What you are asked to do: Give again, word for word, every line in the entries below from the line with "صورت افقی در بچه ناودانی موجود است که این پیچ" up to and including the line with "پس از انجام", and no other line.
╭─ Dataset extract
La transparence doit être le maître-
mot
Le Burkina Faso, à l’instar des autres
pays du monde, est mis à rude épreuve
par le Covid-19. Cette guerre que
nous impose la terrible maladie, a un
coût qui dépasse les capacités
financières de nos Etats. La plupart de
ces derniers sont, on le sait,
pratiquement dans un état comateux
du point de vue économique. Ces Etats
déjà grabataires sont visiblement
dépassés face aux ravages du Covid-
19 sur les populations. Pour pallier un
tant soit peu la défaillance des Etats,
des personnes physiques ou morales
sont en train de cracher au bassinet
╰─
╭─ Dataset extract
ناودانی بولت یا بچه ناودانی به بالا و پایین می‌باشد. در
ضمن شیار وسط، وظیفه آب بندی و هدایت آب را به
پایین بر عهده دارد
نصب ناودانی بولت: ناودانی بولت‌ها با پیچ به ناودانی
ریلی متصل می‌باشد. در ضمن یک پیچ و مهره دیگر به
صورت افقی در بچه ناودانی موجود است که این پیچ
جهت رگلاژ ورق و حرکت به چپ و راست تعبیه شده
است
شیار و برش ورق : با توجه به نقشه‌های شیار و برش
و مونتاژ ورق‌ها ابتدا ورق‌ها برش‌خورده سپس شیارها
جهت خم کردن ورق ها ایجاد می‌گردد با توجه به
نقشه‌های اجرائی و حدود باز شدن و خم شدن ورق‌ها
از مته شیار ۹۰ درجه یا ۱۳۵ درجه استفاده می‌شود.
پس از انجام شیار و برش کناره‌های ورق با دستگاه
╰─
╭─ Dataset extract
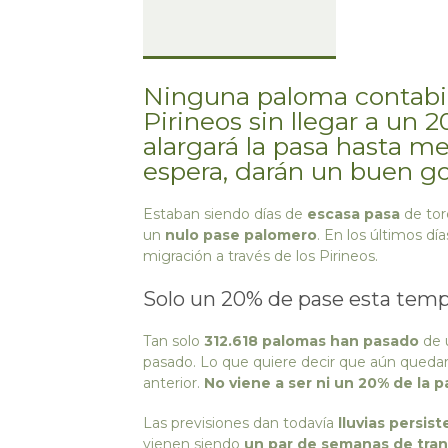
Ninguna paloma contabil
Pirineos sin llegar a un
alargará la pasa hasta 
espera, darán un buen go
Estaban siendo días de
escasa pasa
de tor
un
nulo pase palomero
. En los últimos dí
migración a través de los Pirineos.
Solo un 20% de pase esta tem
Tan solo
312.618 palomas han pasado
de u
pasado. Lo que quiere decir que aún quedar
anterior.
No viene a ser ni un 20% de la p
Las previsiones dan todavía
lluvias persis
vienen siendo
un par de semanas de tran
╰─
Final answer:
صورت افقی در بچه ناودانی موجود است که این پیچ
جهت رگلاژ ورق و حرکت به چپ و راست تعبیه شده
است
شیار و برش ورق : با توجه به نقشه‌های شیار و برش
و مونتاژ ورق‌ها ابتدا ورق‌ها برش‌خورده سپس شیارها
جهت خم کردن ورق ها ایجاد می‌گردد با توجه به
نقشه‌های اجرائی و حدود باز شدن و خم شدن ورق‌ها
از مته شیار ۹۰ درجه یا ۱۳۵ درجه استفاده می‌شود.
پس از انجام شیار و برش کناره‌های ورق با دستگاه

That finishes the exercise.